Unlike the ATCX, this ATX Mid-Tower doesn't offer the same convertible functionality that made the ATCX such a big OEM win (the ATCX could be converted into a desktop with a different front bezel). For most users, however, this won't be a big disadvantage if it is one at all, as it is mainly a benefit for large OEMs that have to tailor to the needs and wants of more than one user.
The 17 lbs (7.7kg) PA-600 stands a little over half an inch shorter than its more expensive brother, the ATCX. The case is quite similar to the ATCX, although it does measure in a tad wider at 6.7". However just like the ATCX, the case is made out of a very solid plastic that won't break or chip easily. So for those of you that have a tendency to bang your case around, you won't easily injure the beauty of the PA-600. Palo Alto does offer four standard front bezel designs, as well as a customizable bezel for OEMs.

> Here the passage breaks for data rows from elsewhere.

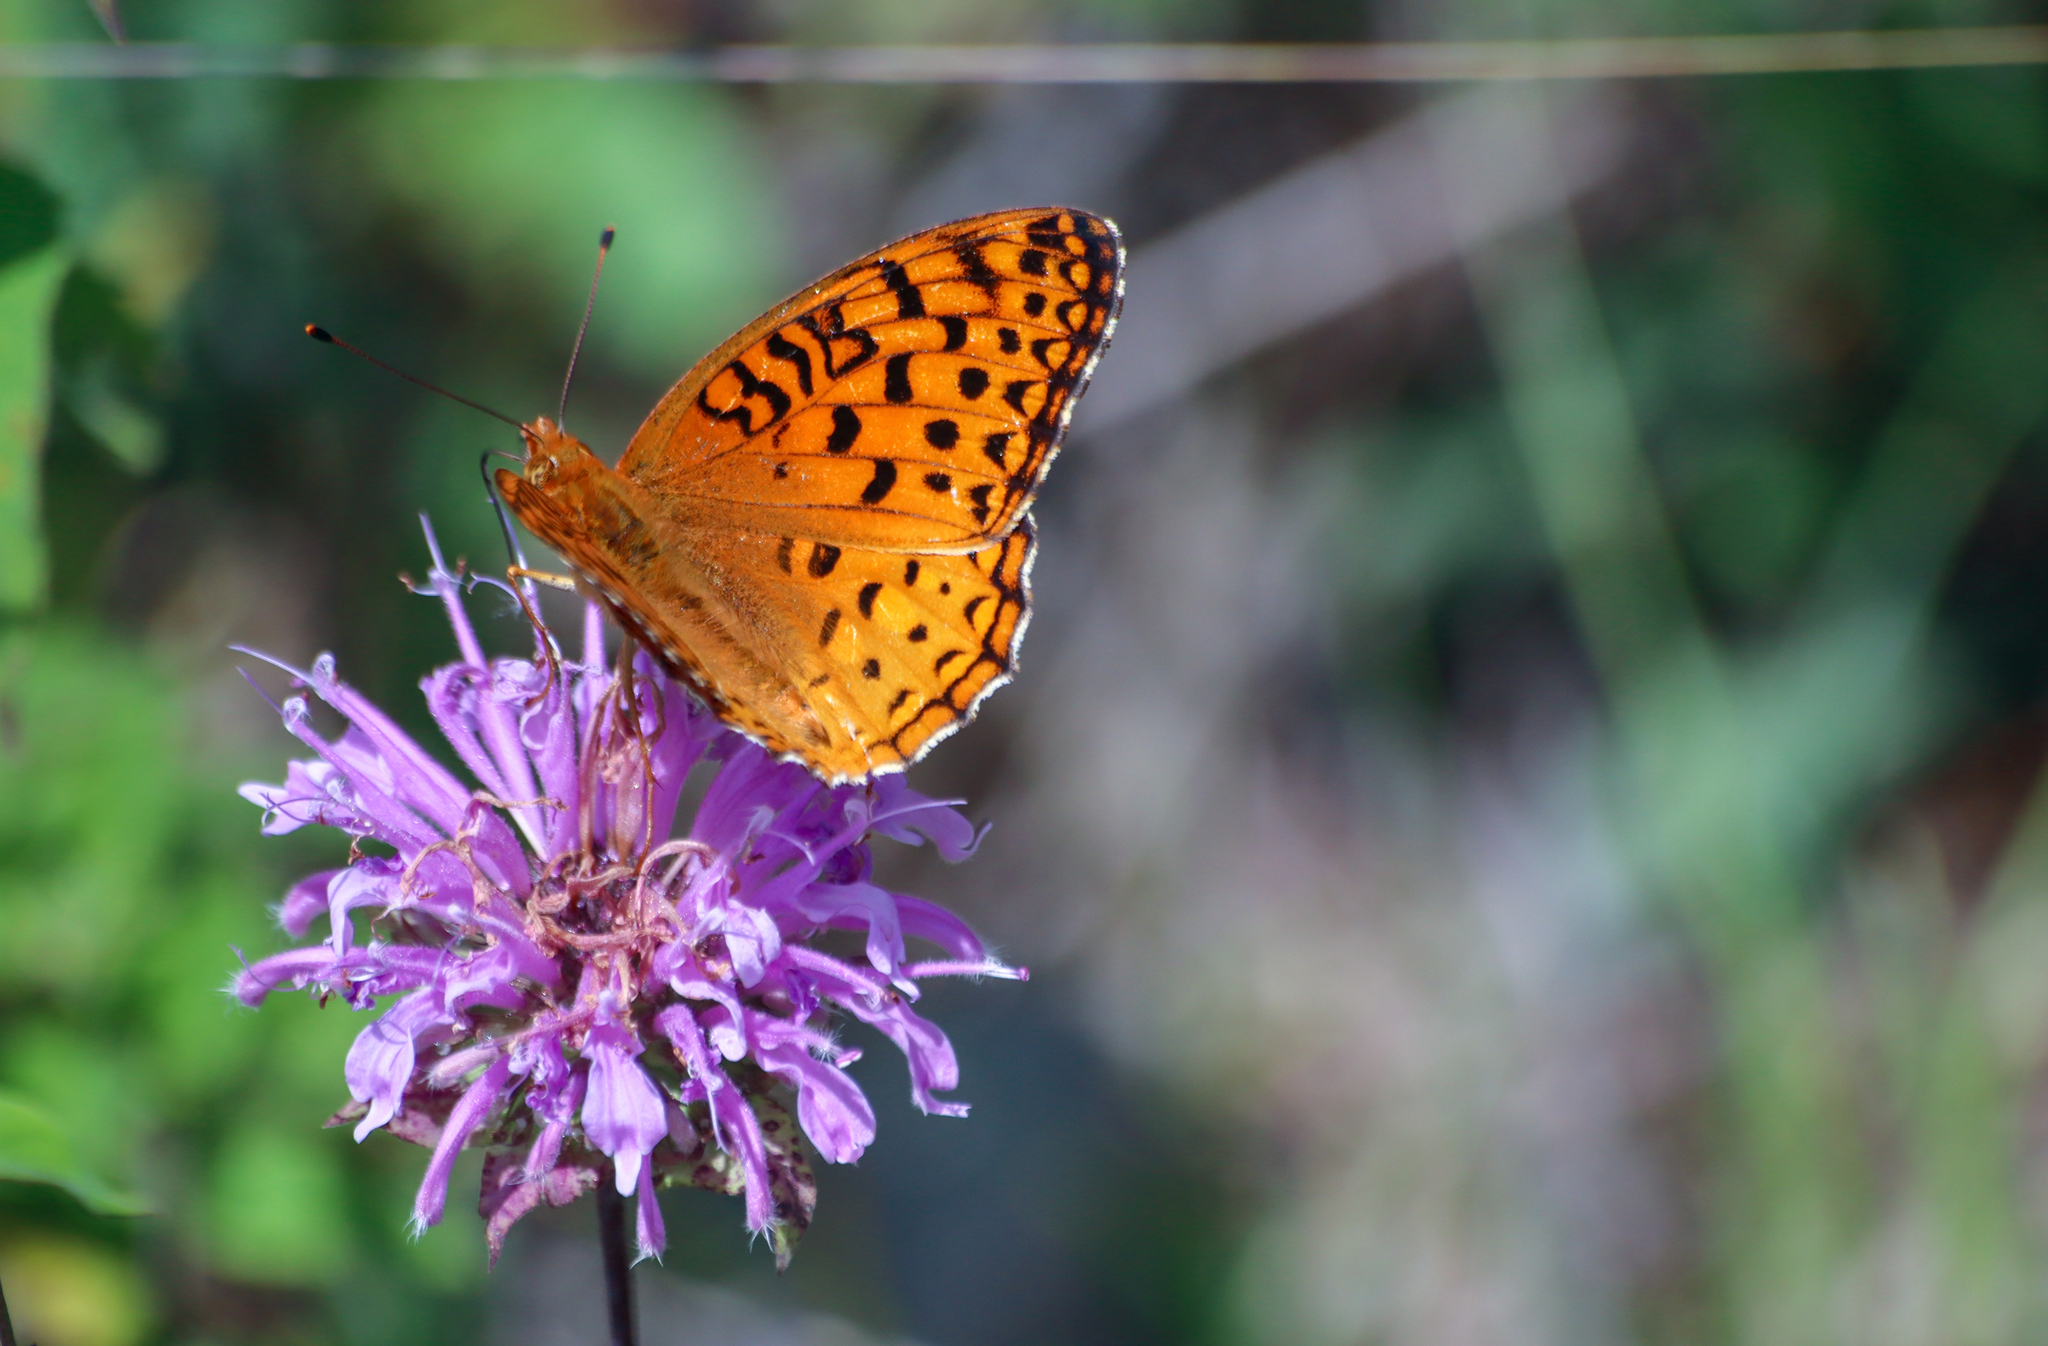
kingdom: Animalia
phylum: Arthropoda
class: Insecta
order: Lepidoptera
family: Nymphalidae
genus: Speyeria
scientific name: Speyeria aphrodite
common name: Aphrodite friitllary
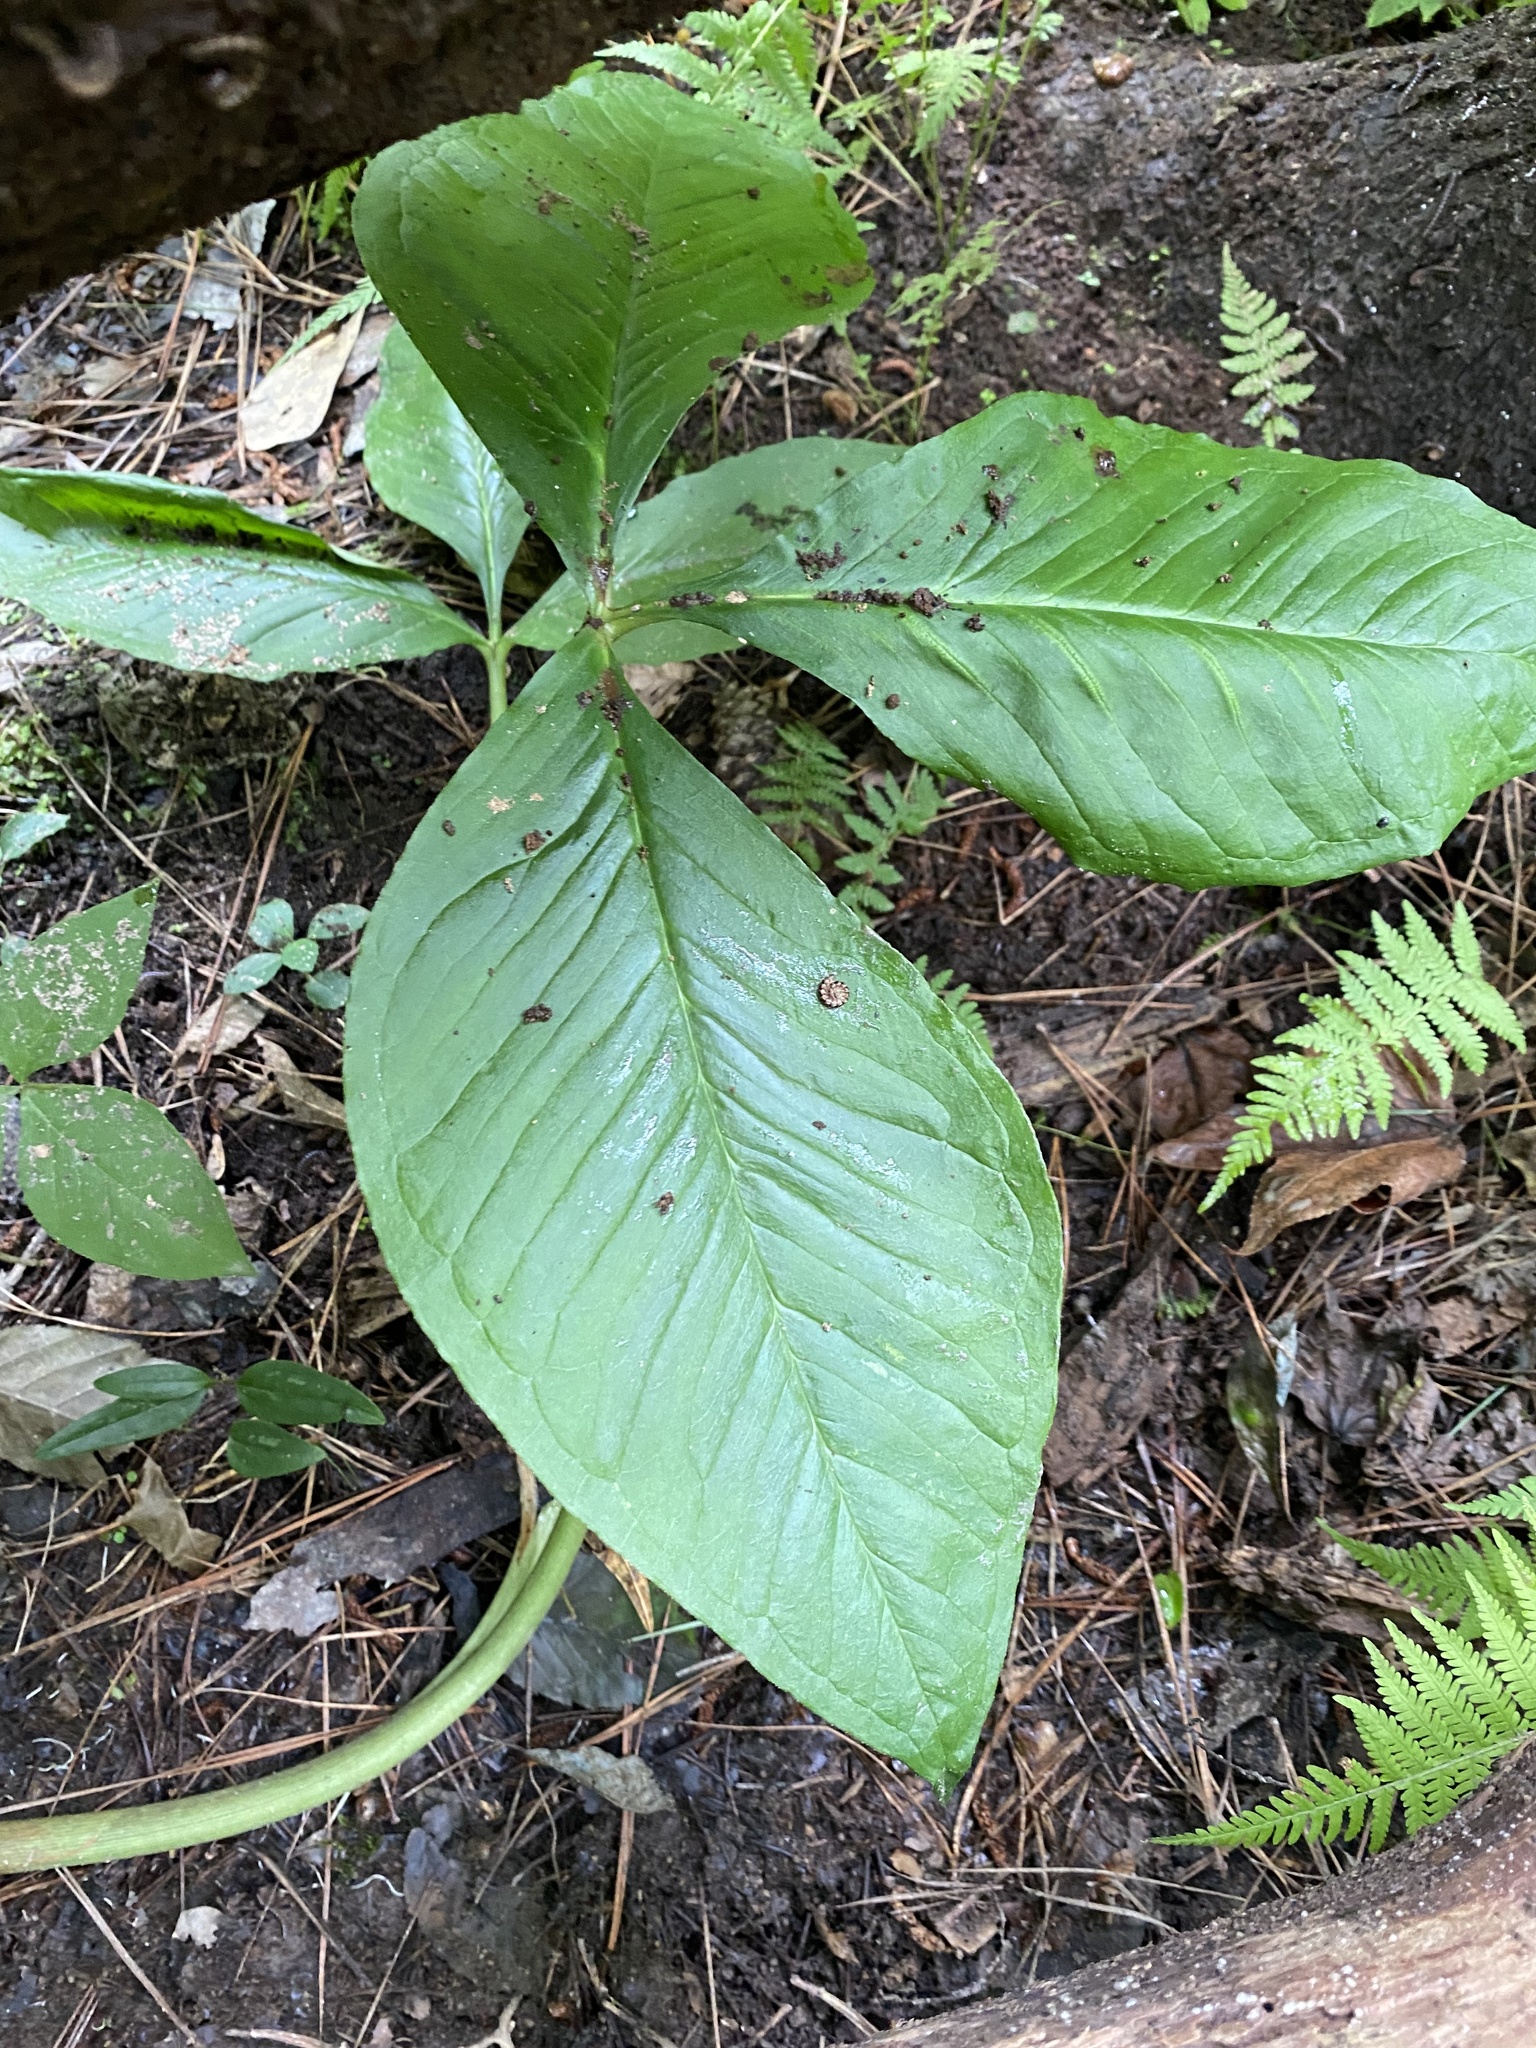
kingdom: Plantae
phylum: Tracheophyta
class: Liliopsida
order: Alismatales
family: Araceae
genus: Arisaema
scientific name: Arisaema triphyllum
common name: Jack-in-the-pulpit
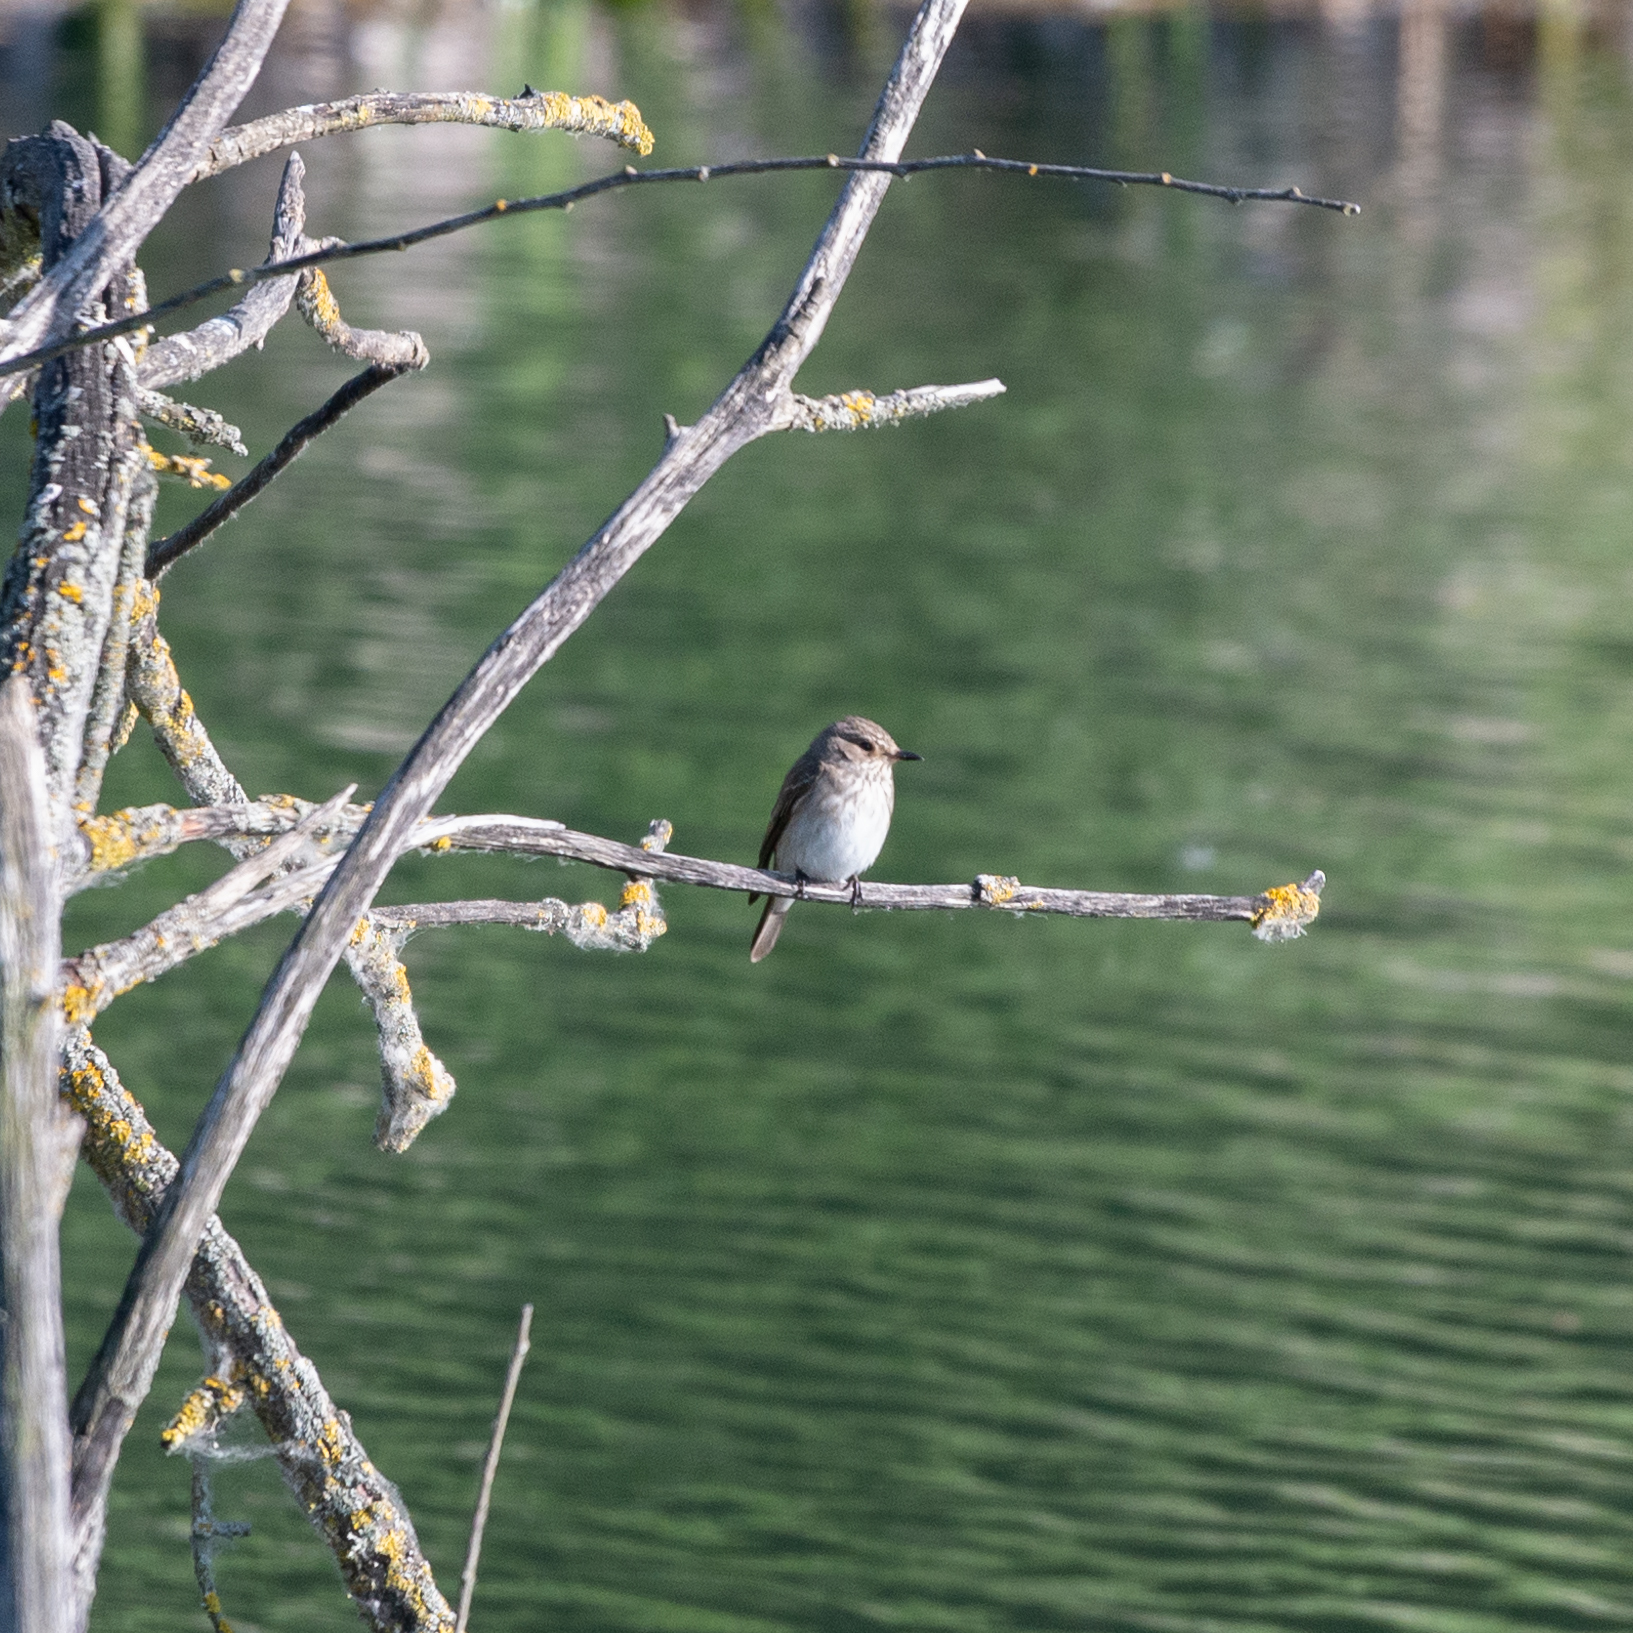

In accordance with the style of the PA-600, the only two buttons on the front of the case are a power and a reset switch, and are accompanied by a total of two indicator lights, a hard drive activity LED and a power LED. The power button is large enough to easily be pressed and features an integrated power light. The reset switch however is considerably smaller, and can be difficult to press if you have larger fingers. The main purpose behind this is to make sure that you don't accidentally hit it, a goal which it accomplishes wonderfully as it is almost impossible to accidentally bump it.
After our complaint about the inclusion of a 3-pin power LED connector with the ATCX it seems like Palo Alto addressed the problem and our PA-600 review sample featured both a 3-pin and a 2-pin connector for motherboards with a 2-pin power LED connector as seen to the left.
Just like the ATCX, opening the PA-600 is a very simple task. A single thumbscrew holds the right side panel securely in place, however unlike the ATCX, the thumb screw isn't "captive" meaning that you must physically remove it in order for you to remove the panel unlike the ATCX where the thumbscrew remained attached to the panel at all times. Just be sure you don't lose the thumbscrew and you'll be fine.
The side panel attached via the thumbscrew is fairly easy to take off, it attaches via the lone thumbscrew and two locking indentations that snap into the chassis. The left panel (the one attached via the thumbscrew) is covered on the inner side with a sheet of metal for purposes of EMI shielding.
Once that panel is off, the remaining panel appears to be equally as easy to take off however that didn't seem to be the case. The second panel slides backwards but it requires quite a bit of force to pull it back. We found that the easiest way to remove the left panel was to slowly slide it backwards one section at a time, starting at the top of the case and then moving to the side itself. After taking it off for the first time it did get progressively easier, however the point still stands that the PA-600 wasn't as easy to open as the ATCX.
The front bezel snaps it fairly
easily via a total of six snapping indentations, however there are no handles with which
to pull off the front bezel so the easiest way to pop it off is to take off the side
panels and unlock the snaps from the inside.
Also like the ATCX, the PA-600 allows for the prevention of unauthorized entry into your case via a tiny loop on the back of the chassis and the left panel. A simple luggage or combination lock placed through those two loops can render the case somewhat secure.